I have watched and worked in rehearsals for twenty years, and now I (formally) research them. Professional creators and performers were traditionally known as players, which immediately hints at a synergy with the wide world of play. Indeed, play is interwoven in all aspects of the theatre and dance works I witness and enjoy. In fact, when focusing on young audiences, play is prioritised and important, much more so than in work for adults.
Dancers in particular often use play as a starting point, a neutral and safe space to create and communicate. It is non-judgemental, throwaway, disposable. Eventually, however, these creative people are obliged to make performances, which seem beyond the reach of play. After all, performers and their support networks operate within specific, serious frameworks, involving schedules and finances: marginalising play. This is no surprise, as play is often disregarded or dismissed by the adult world – by comparison, it is no longer viewed as a legitimate or productive way of being.
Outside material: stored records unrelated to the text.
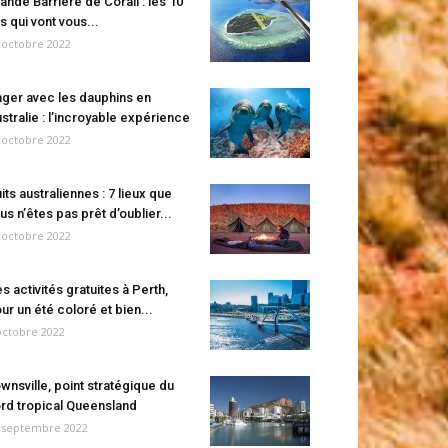
ande Barrière de Corail : les 10
es qui vont vous...
 octobre 2022
ger avec les dauphins en
stralie : l’incroyable expérience
 octobre 2022
its australiennes : 7 lieux que
us n’êtes pas prêt d’oublier...
 octobre 2022
s activités gratuites à Perth,
ur un été coloré et bien...
octobre 2022
wnsville, point stratégique du
rd tropical Queensland
 septembre 2022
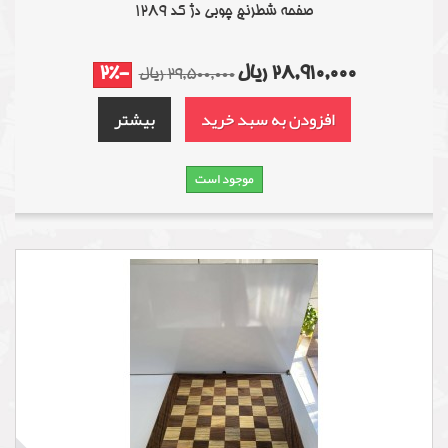
صفحه شطرنج چوبی دژ کد 1289
28,910,000 ریال
-2%
29,500,000 ریال
افزودن به سبد خرید
بیشتر
موجود است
So, how to retain and use play to inform and create in these circumstances? How can we bring together an artistic offering, whilst remaining significant to the youngsters who still converse fluently, often unabashed, and unapologetic, in play? To this complication can be added adult logistics, logic, technical requirements, and safety concerns. The notion of bringing play to a stage is more complicated than simply overcoming your adulthood or trying to peel back layers to your own childhood play experiences.
I work with professional adults who aim to play meaningfully for and with children, for those children’s interest and joy. However, initially, these adults often find play more arduous than they had expected. Hence, these makers invite young experts in for advice and collaboration: asking for and incorporating children’s ideas and influences. Concurrently, they gain confidence to let go of their own carefully constructed, somewhat serious world, and instead allow children’s play to inspire them. And in turn, they all inspire me: second-hand play experiences – perhaps twice-removed, but never forgotten.
Sian attended the 22nd IPA Triennial World Conference in Glasgow during June 2023 - this blog is taken from her contribution to it.